***** PASSAGE *****

Muffins are my very favourite snack. They are fast, easy, taste like cake but count as a sensible breakfast, and there is no upper limit to the flavours you can try. Personally I'm not a huge fan of savoury muffins, so I don't make them very often; and lately I've had to limit myself to the Low FODMAP diet. However, muffins are easily adapted to most food intolerances: in fact, you can substitute every single ingredient in a muffin recipe for something else!
We have two excellent basic muffin recipes over in the muffin node - one is standard, the other vegan - or you may have your own favourite recipe. Use whatever works for you.
A muffin is a simple cake. It is usually heavier than a cake; the ingredients and method require a muffin to rise, but still be strong enough to hold up whatever flavourings are added. Plus the method is a lot simpler, with fewer steps focussed on incorporating airy lightness than a cake. A good muffin should be sturdy enough to be taken on a picnic or in a lunchbox. Depending on the flavouring used, muffins can be a little dryer than cakes, but also significantly less sugary. They are equally at home with sweet or savoury flavours, and some types taste even better if you zap them in the microwave for 10 seconds and add a little bit of butter.

***** SUPPLIED INFORMATION *****

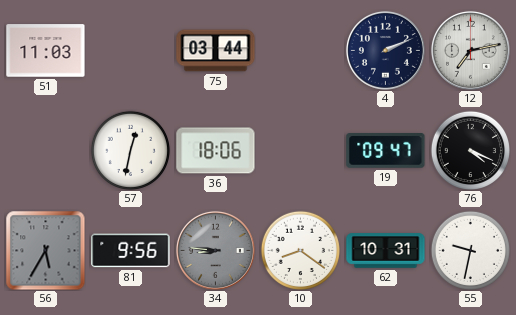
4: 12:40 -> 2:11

*****
***** SUPPLIED INFORMATION *****

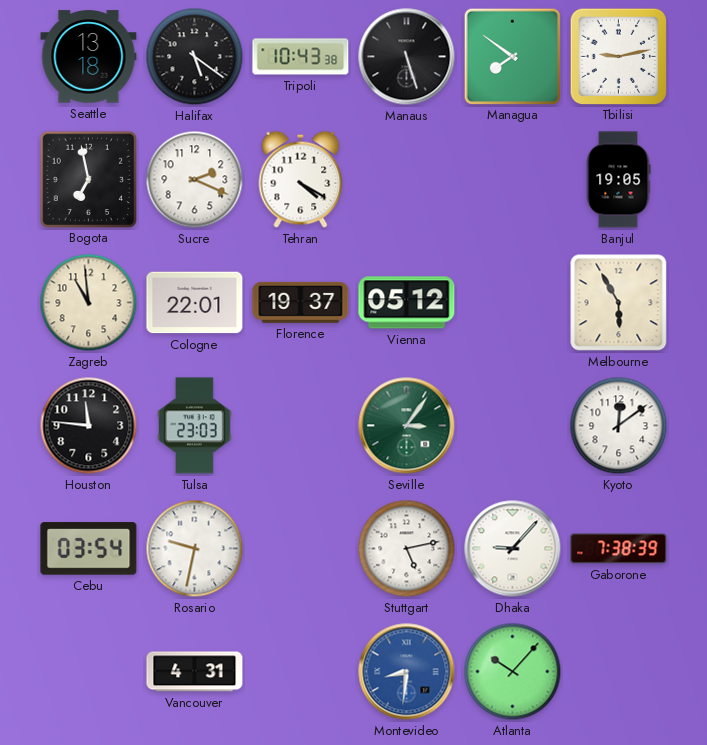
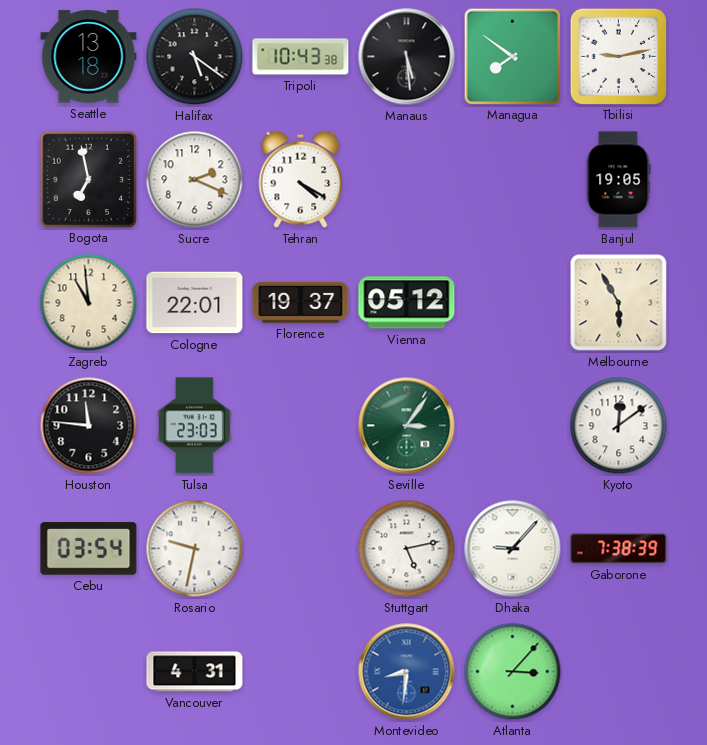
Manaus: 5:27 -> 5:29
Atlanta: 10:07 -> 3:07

*****

## WHAT THIS EXERCISE ASKS
[1] Put this sentence from the muffin passage into Spanish: "A good muffin should be sturdy enough to be taken on a picnic or in a lunchbox."
[2] Pick up the muffin passage after its last sentence and keep writing it.
The records have nothing to do with what is asked here.

## PER-TASK OUTPUTS
[1] Un buen muffin debería ser lo bastante resistente como para llevarlo a un pícnic o en una lonchera.

[2]
Muffins are usually made in two parts: the wet ingredients are mixed in a bowl or jug, and the dry ingredients are mixed in a bowl. The wet ingredients are then added to the dry ingredients, and lightly folded together. The secret to a good muffin is to mix as little as possible. Overmixed muffins are rubbery.
Most muffin recipes are very forgiving. Approximate measures are fine, especially when looking at quantities of fruit and chocolate chips. A muffin mix can be fairly dry through to really runny and work out fine, and you can make neat little muffins with a 2/3 full muffin cup or pile it high and create a great big muffin top.
Cooked muffins generally freeze quite well. Defrost them in your lunchbox or throw them in the microwave.
All the muffin varieties listed below are flavours I have made and tested myself. They all use Australian (that is to say, metric) measurements. I have tried to use links to clarify ingredients and measurements, but please be aware that my kitchen equipment, grocery availability and personal cooking style may be very different from yours. To make each muffin variety, simply start with a basic muffin recipe and adapt it as specified. I strongly encourage you to make and try your own variations! If you find any errors, or if any ingredients seem to be unfamiliar or confusing, please /msg me and I will help you out.
Okay, you ready for this? Let's go:
- ANZAC muffin
Use 1/4 cup brown sugar and 2 tbsp golden syrup for the sugar; reduce the flour to 1 1/2 cups, add 1/4 cup oatbran,
1/4 cup almond meal and 1/2 cup rolled oats. (If you are making these for a school lunch, leave out the almond meal and use 1 3/4 cups SR Flour).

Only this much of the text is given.